Inserting data is another situation in which we normally want to consider the array interface. In this case we need to change our code structure a bit more noticeably. Here’s the code we probably would write if we didn’t know about array processing:
1: val insSQL = "INSERT into arrayinsertTest" +
2: " (cust_id,cust_first_name,cust_last_name,cust_street_address) " +
3: " VALUES(:1,:2,:3,:4)"
4: val insStmt = con.prepareStatement(insSQL)
5: val startMs = System.currentTimeMillis
6: var rowCount = 0
7: while (rs.next()) {
8: insStmt.setInt(1, rs.getInt(1))
9: insStmt.setString(2, rs.getString(2))
10: insStmt.setString(3, rs.getString(3))
11: insStmt.setString(4, rs.getString(4))
12: rowCount += insStmt.executeUpdate()
13: }
14: val elapsedMs = System.currentTimeMillis - startMs
15: println(rowCount + " rows inserted - " + elapsedMs + " ms")
16: con.commit()
We prepare the statement on line 4, bind the values to be inserted on lines 8-11, then execute the insert on line 12.
WIth a few minor changes, this code can perform array inserts:
1: val insSQL = "INSERT into arrayinsertTest" +
2: " (cust_id,cust_first_name,cust_last_name,cust_street_address) " +
3: " VALUES(:1,:2,:3,:4)"
4: val insStmt = con.prepareStatement(insSQL)
5: val startMs = System.currentTimeMillis
6: var rowCount = 0
7: while (rs.next()) {
8: insStmt.setInt(1, rs.getInt(1))
9: insStmt.setString(2, rs.getString(2))
10: insStmt.setString(3, rs.getString(3))
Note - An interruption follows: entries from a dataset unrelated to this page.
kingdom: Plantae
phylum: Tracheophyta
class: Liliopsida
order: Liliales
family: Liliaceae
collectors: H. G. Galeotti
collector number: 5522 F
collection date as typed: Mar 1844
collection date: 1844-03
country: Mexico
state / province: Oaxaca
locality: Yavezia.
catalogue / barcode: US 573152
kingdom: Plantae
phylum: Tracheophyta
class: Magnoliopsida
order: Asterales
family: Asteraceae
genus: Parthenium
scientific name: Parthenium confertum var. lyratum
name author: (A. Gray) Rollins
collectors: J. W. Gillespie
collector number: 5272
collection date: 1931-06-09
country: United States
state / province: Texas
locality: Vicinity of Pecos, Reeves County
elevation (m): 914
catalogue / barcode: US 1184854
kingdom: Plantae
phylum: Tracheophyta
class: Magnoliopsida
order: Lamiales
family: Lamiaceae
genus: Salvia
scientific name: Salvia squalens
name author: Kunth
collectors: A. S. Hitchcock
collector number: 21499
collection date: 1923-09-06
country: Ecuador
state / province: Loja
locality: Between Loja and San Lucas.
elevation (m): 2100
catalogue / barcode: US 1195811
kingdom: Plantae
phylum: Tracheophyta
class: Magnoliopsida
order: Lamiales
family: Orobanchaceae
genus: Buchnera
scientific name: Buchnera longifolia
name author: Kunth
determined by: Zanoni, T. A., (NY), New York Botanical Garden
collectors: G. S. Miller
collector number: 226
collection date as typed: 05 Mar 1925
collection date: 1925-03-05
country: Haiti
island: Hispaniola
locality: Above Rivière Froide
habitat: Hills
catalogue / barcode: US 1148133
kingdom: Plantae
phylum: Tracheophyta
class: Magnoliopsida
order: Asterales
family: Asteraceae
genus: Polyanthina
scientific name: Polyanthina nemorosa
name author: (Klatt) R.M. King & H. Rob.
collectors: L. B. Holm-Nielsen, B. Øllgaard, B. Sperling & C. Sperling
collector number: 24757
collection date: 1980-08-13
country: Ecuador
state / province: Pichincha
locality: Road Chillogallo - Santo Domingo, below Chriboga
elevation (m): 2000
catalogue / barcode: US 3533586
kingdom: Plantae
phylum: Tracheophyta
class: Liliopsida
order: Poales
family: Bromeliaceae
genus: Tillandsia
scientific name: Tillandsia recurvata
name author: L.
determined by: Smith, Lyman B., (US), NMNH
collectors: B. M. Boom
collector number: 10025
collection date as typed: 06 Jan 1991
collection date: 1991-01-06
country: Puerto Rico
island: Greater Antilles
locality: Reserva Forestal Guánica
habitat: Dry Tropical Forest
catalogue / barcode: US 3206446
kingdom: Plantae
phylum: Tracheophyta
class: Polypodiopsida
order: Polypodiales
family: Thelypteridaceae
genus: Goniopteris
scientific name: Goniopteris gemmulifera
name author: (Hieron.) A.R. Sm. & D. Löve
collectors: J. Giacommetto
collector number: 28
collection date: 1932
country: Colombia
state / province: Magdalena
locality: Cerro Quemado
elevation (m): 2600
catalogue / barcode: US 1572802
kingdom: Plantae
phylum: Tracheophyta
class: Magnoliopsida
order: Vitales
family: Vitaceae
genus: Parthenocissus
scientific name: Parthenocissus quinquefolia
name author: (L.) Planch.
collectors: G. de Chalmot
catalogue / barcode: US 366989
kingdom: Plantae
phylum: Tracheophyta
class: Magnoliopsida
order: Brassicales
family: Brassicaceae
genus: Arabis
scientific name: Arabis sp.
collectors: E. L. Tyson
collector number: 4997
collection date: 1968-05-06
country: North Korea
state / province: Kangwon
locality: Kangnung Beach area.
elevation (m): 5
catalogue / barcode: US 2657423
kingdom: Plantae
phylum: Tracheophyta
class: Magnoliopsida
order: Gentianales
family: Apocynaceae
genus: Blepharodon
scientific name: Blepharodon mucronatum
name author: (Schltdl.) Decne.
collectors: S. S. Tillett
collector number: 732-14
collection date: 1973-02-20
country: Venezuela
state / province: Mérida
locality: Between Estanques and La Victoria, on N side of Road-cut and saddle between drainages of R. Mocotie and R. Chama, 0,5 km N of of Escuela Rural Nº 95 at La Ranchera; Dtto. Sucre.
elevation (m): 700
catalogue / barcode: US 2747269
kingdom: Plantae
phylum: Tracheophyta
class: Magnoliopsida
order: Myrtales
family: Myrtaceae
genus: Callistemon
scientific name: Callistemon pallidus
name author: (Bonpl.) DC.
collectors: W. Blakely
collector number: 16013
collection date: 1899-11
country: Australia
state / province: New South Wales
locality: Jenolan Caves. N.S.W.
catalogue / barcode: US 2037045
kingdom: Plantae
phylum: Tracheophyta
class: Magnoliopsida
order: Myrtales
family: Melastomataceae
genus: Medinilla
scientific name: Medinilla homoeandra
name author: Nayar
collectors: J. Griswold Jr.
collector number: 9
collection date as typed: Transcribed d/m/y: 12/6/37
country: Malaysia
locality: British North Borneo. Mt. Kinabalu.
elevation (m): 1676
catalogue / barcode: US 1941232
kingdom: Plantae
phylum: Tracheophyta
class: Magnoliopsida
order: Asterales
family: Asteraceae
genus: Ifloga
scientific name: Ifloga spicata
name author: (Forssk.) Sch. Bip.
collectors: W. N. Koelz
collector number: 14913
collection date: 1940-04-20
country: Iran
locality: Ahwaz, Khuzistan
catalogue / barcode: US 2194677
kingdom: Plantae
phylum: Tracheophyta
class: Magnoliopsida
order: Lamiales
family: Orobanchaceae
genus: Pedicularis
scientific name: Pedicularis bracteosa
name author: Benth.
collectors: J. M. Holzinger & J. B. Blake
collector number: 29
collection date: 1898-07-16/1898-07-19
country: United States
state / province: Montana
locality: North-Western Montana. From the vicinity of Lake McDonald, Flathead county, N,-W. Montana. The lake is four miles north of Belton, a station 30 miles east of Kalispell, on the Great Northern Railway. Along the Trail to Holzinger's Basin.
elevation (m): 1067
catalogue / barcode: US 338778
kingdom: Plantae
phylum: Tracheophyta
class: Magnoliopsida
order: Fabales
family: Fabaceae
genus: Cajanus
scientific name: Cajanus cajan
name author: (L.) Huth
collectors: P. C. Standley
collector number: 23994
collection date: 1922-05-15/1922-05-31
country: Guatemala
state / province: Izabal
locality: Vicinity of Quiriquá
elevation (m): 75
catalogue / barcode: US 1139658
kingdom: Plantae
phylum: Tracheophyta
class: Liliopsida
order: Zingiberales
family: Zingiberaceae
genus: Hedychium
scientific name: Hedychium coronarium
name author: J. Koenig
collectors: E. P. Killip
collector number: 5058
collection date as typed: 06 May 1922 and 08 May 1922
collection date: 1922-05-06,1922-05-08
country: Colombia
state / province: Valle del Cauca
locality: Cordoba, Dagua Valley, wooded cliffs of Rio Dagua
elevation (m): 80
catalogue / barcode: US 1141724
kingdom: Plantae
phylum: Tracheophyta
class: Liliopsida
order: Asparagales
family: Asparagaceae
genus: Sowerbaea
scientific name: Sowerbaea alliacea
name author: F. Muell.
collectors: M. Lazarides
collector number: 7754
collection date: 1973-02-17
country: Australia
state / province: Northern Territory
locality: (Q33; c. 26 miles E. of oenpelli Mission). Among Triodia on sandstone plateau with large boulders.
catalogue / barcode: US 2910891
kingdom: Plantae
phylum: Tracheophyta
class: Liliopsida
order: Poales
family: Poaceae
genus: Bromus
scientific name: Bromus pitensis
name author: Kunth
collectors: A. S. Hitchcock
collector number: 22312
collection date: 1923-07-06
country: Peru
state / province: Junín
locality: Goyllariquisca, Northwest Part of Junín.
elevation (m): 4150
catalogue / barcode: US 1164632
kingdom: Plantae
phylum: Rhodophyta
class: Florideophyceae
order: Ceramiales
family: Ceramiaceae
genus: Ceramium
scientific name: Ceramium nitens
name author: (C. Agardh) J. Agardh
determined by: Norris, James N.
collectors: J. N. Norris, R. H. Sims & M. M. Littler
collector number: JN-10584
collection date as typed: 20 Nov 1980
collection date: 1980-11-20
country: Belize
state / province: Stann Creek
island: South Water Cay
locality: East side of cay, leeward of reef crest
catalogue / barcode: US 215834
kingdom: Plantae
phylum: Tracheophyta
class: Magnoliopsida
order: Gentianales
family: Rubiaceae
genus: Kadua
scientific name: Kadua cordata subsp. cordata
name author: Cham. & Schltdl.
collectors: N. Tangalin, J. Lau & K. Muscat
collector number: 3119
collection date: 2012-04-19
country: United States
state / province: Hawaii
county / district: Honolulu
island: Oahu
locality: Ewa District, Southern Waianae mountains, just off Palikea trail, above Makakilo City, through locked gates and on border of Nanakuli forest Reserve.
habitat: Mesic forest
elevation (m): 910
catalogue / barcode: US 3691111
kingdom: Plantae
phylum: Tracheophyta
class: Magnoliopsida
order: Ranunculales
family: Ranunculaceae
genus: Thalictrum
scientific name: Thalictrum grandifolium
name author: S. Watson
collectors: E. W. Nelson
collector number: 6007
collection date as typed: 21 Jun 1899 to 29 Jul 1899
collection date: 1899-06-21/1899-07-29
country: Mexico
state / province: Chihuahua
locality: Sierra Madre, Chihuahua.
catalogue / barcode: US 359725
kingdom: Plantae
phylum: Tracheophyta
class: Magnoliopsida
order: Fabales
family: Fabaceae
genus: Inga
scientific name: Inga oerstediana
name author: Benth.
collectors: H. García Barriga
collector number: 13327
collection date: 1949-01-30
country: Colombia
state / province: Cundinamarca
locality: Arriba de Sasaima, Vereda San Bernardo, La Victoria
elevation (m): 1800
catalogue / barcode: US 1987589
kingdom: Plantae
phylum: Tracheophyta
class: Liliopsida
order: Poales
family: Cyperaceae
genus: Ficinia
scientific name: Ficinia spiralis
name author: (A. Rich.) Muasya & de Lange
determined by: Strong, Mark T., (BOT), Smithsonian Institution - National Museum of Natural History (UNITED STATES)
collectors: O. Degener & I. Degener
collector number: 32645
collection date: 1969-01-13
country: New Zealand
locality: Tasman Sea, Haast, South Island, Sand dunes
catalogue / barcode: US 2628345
11: insStmt.setString(4, rs.getString(4))
12: insStmt.addBatch()
13: rowCount += 1
14: if (rowCount % batchSize == 0) {
15: insStmt.executeBatch()
16: }
17: }
18:
19: val elapsedMs = System.currentTimeMillis - startMs
20: println(rowCount + " rows inserted - " + elapsedMs + " ms")
21: con.commit()
On line 12, we now call the addBatch() method instead of executeUpdate(). Once we’ve added enough rows to our batch (defined by the batchsize constant in the above code) we can call executeBatch() to insert the batch.
Array insert gives about the same performance improvements as array fetch. For the above example I got the performance improvement below:
To be fair, the examples above are a best case scenario for array processing – the Oracle database was running in an Amazon EC2 instance in the US, while I was running the scala code from my home in Australia! So the round trip time was as bad as you are ever likely to see. Nevertheless, you see pretty impressive performance enhancements from simply increasing array size in the real world all the time.
Conclusion
If you use JDBC to get data from Oracle RDBMS within a scala project, then the principles for optimization are the same as for Java JDBC – use preparedStatements, bind variables and array processing. Of course there’s a lot more involved in optimizing database queries (SQL Tuning, indexing, etc), but these are the three techniques that vary significantly from language to language. The performance delta from these simple techniques are very significant and should represent the default pattern for a professional database programmer.